» Instructions:
1. Can you reproduce the forum thread on assembly versus C from "Like for example" up to and including "a plain asm.", swapping "beneficial" for "worthwhile"?
2. Could you extend the forum thread on assembly versus C past its final post?
*** Selected text Section Begins ***
ASM vs C

Community discussion for topics unrelated to the project.

Moderator: coordinators

ASM vs C

Postby losbellos » Sun Aug 08, 2010 3:01 am

thanks,

not directly connected just a question:
What do you think Assembly is still ahead of C in terms of speed?
Like for example wiriting a ray tracer in assembly or a sampler would be beneficial?
losbellos
 
Posts: 783
Joined: Wed Jun 24, 2009 4:59 am

Re: Minor bug in src/idevices/openclidevice.cpp

Postby SATtva » Sun Aug 08, 2010 3:30 am

This is an off-topic here, so please restrain from further discussion, but yes, this is beneficial if you're able to write and debug a complex SIMD-optimized multithreaded program in a plain asm.
*** Selected text Section Ends ***
*** Data shown Section Begins ***
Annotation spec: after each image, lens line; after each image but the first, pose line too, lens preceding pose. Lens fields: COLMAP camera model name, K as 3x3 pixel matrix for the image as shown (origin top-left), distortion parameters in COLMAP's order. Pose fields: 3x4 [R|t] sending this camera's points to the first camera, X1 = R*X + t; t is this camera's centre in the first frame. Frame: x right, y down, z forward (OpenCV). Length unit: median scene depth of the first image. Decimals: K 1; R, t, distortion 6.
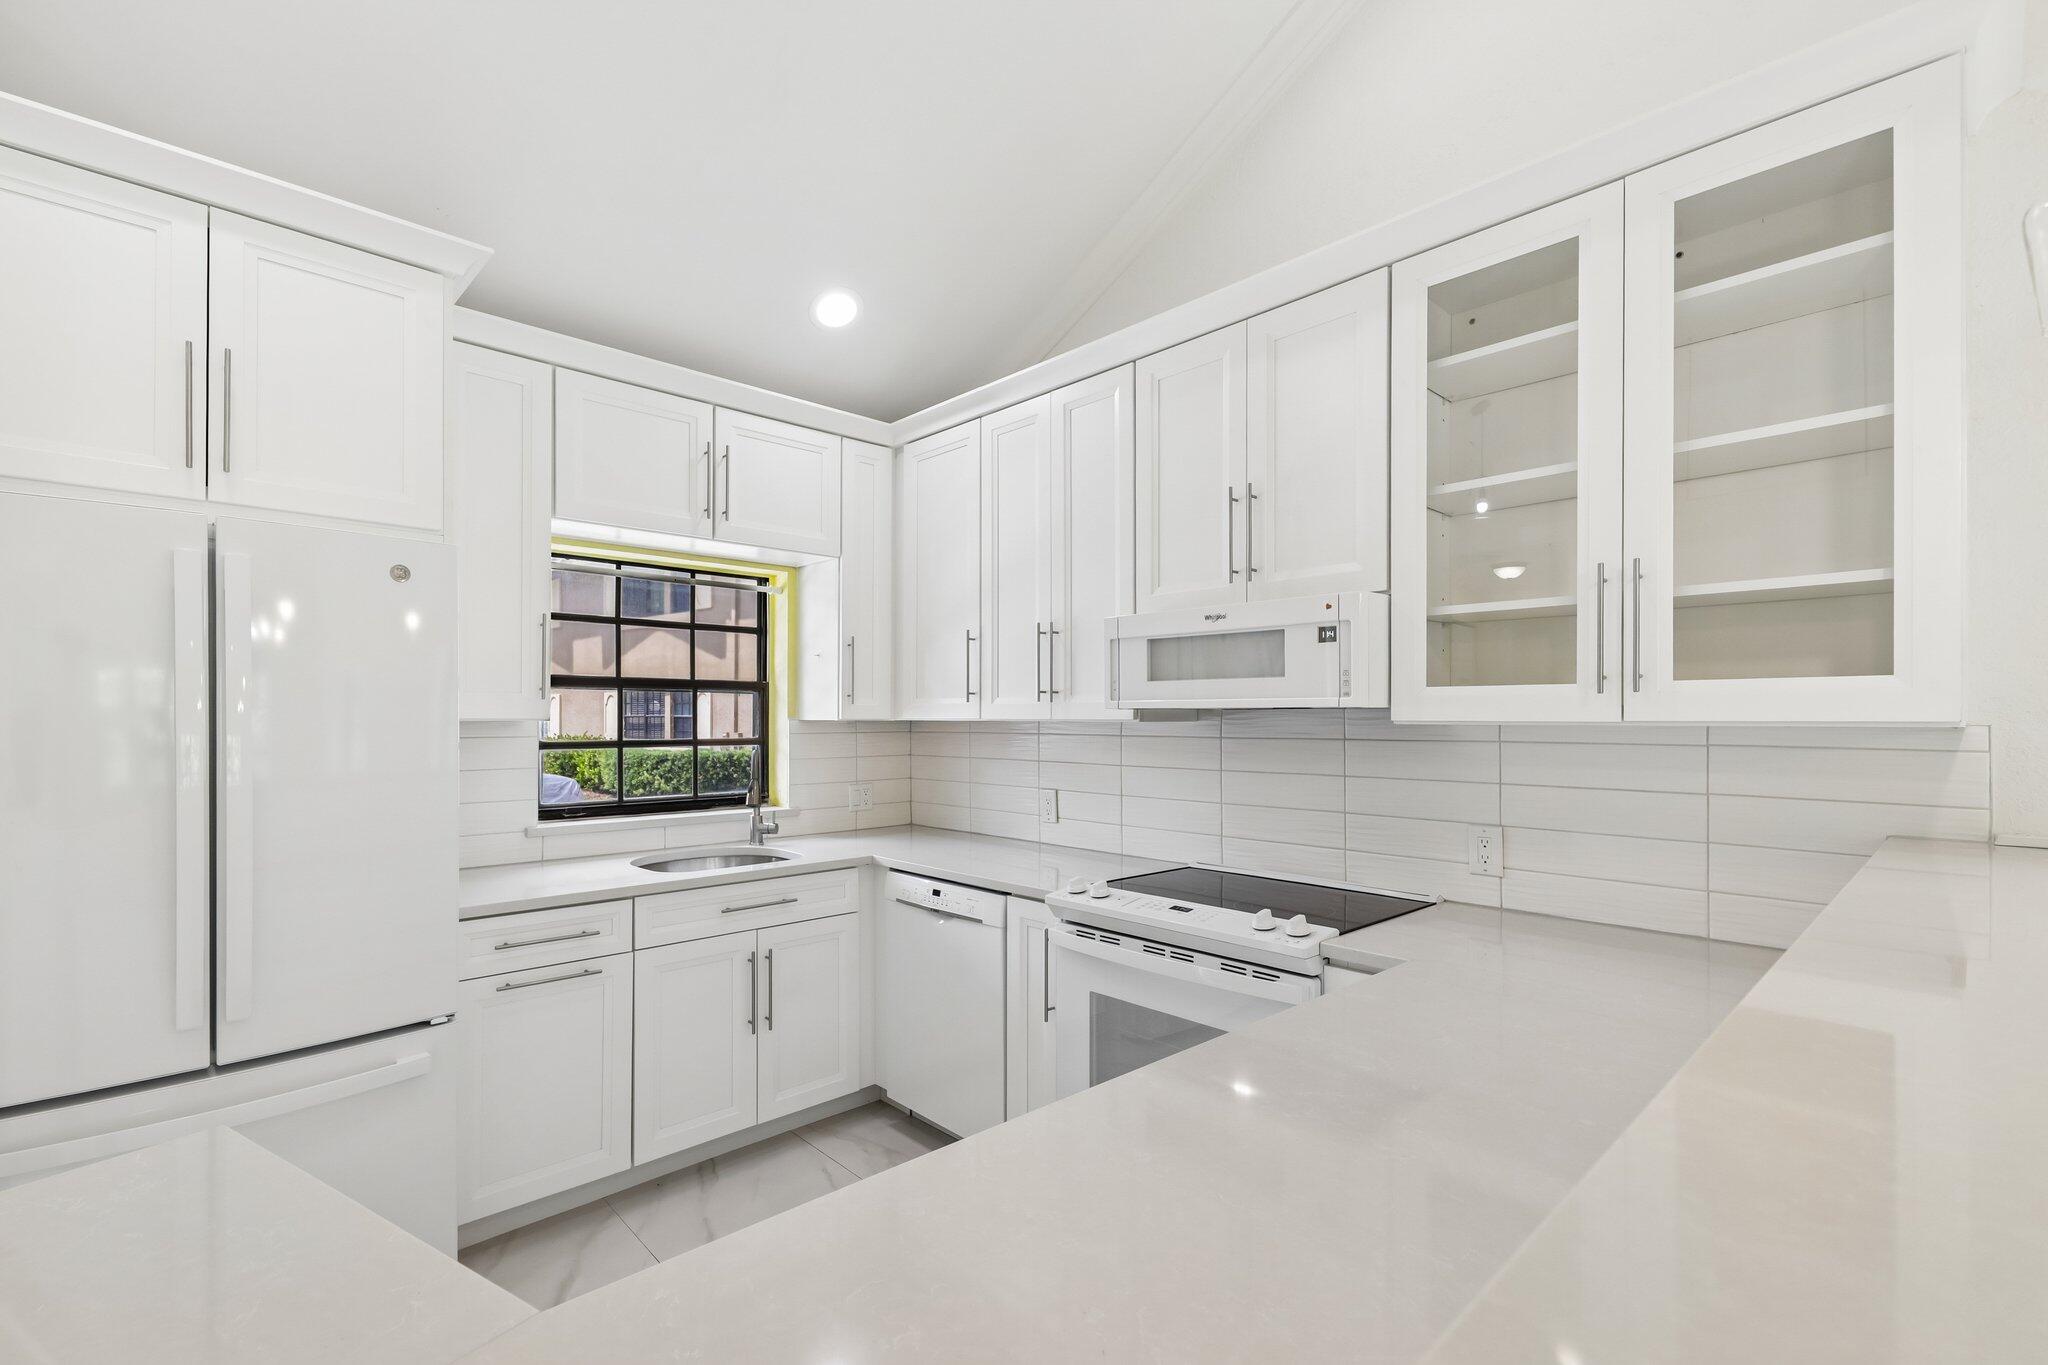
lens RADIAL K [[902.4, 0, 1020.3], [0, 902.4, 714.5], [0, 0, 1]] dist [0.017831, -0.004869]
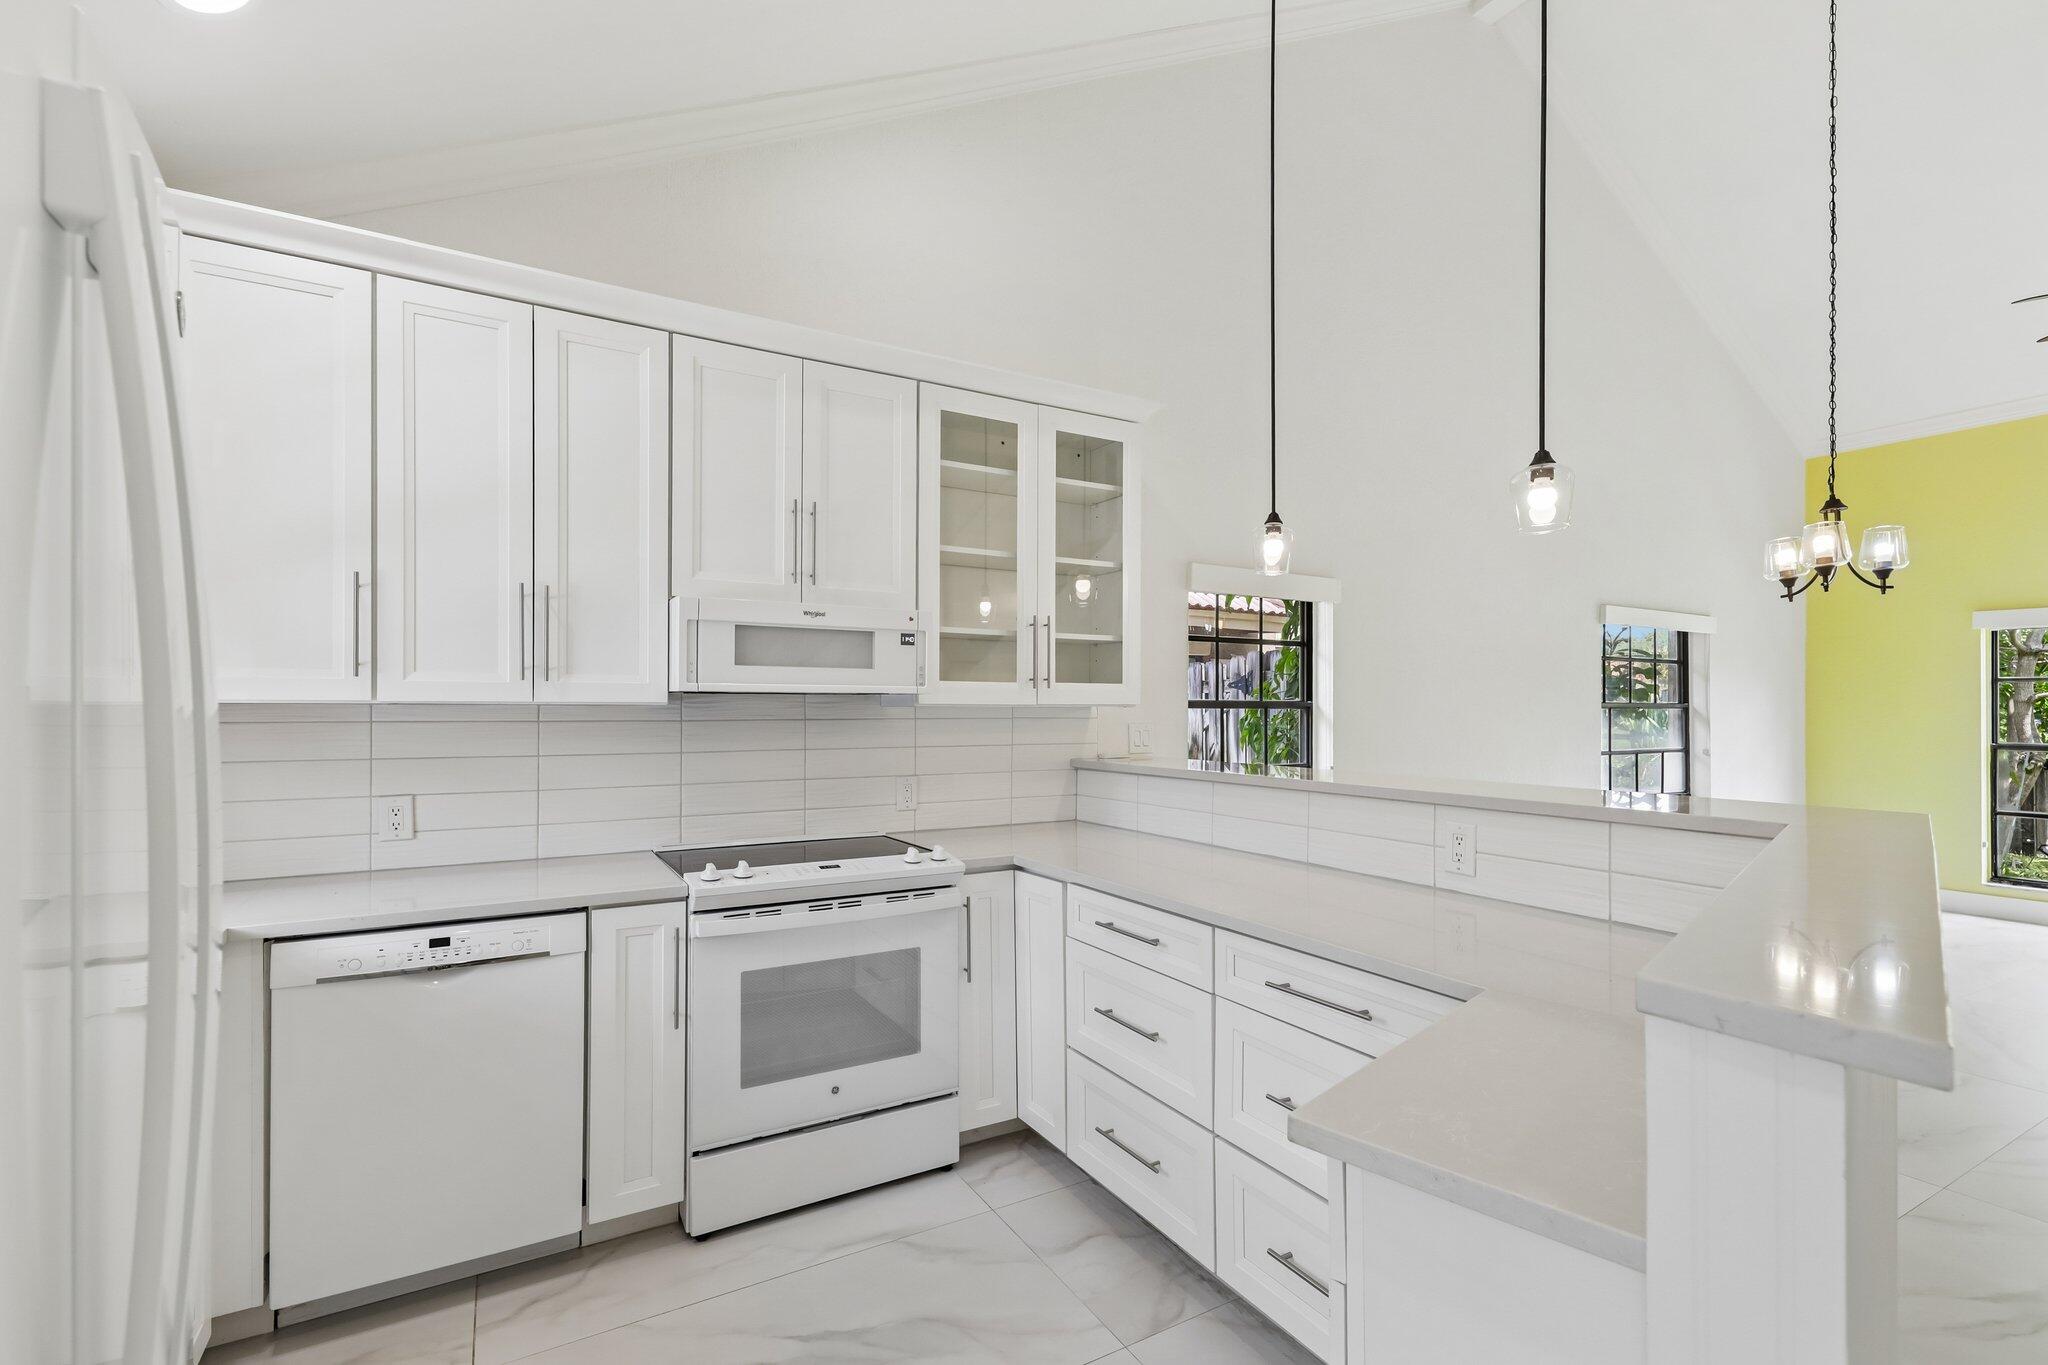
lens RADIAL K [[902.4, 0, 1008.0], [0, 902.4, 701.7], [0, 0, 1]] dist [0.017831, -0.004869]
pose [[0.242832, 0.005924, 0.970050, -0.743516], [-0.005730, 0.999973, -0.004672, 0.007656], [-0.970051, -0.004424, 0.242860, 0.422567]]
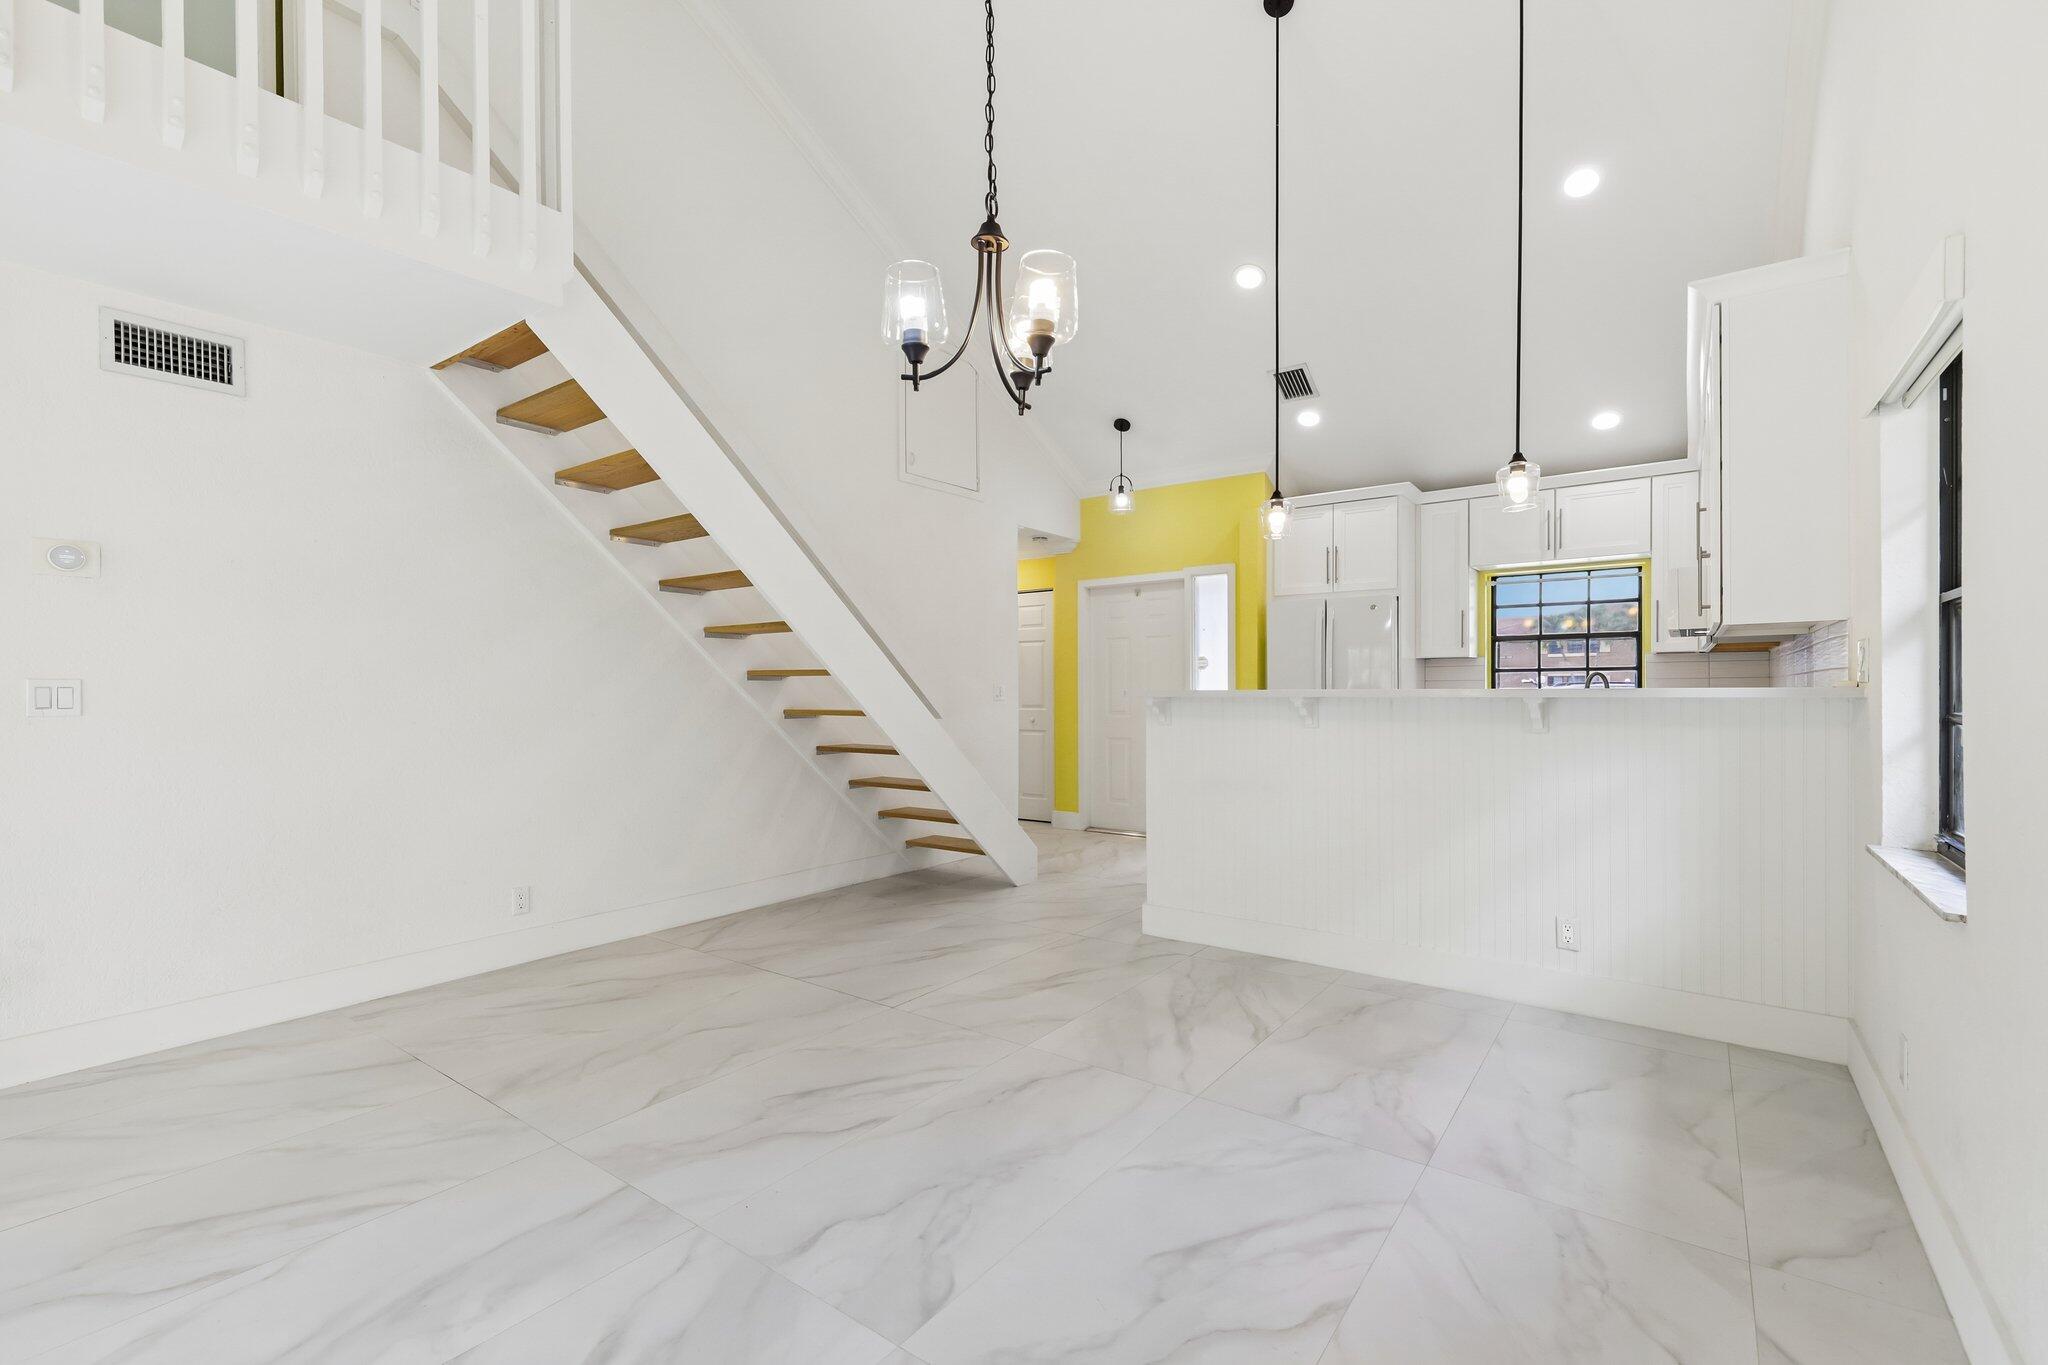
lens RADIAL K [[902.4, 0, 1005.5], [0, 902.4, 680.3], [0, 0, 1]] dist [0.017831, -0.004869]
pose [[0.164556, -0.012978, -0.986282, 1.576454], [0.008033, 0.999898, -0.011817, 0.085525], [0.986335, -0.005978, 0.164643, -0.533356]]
*** Data shown Section Ends ***
» Activity answers:
1.
Like for example wiriting a ray tracer in assembly or a sampler would be worthwhile?
losbellos
 
Posts: 783
Joined: Wed Jun 24, 2009 4:59 am

Re: Minor bug in src/idevices/openclidevice.cpp

Postby SATtva » Sun Aug 08, 2010 3:30 am

This is an off-topic here, so please restrain from further discussion, but yes, this is worthwhile if you're able to write and debug a complex SIMD-optimized multithreaded program in a plain asm.

2.
Linux builds packager
聞くのは一時の恥、聞かぬのは一生の恥
User avatar
SATtva
Developer
 
Posts: 5546
Joined: Tue Apr 07, 2009 12:19 pm
Location: from Siberia with love

Re: Minor bug in src/idevices/openclidevice.cpp

Postby losbellos » Sun Aug 08, 2010 5:28 am

Hej Sattva thanks, but I asked him not you.. Hope you dont mind.
losbellos
 
Posts: 783
Joined: Wed Jun 24, 2009 4:59 am

Re: ASM vs C

Postby SATtva » Sun Aug 08, 2010 5:59 am

I do mind off-topic discussions. I've split the topic, so it's okay now.
Linux builds packager
聞くのは一時の恥、聞かぬのは一生の恥
User avatar
SATtva
Developer
 
Posts: 5546
Joined: Tue Apr 07, 2009 12:19 pm
Location: from Siberia with love

Re: ASM vs C

Postby tomb » Sun Aug 08, 2010 6:25 am

I agee with SATTva, lets try to keep the forum threads nice and tidy :)

On topic: I did write a simple raytracer in Motorola 68000 once upon a time (on the Amiga in the late 80s)- it had only sphere primitives, but it was several orders of magnitude faster than the Amiga Basic version. These days, writing efficient assembly code is no walk in the park - what with RISC microarchitectures, out of order execution etc. Pure legacy x86 is pretty straight forward though, though not portable obviously. I think it's better to focus on making the algorithms friendly towards modern microarchitectures and optimizing compilers.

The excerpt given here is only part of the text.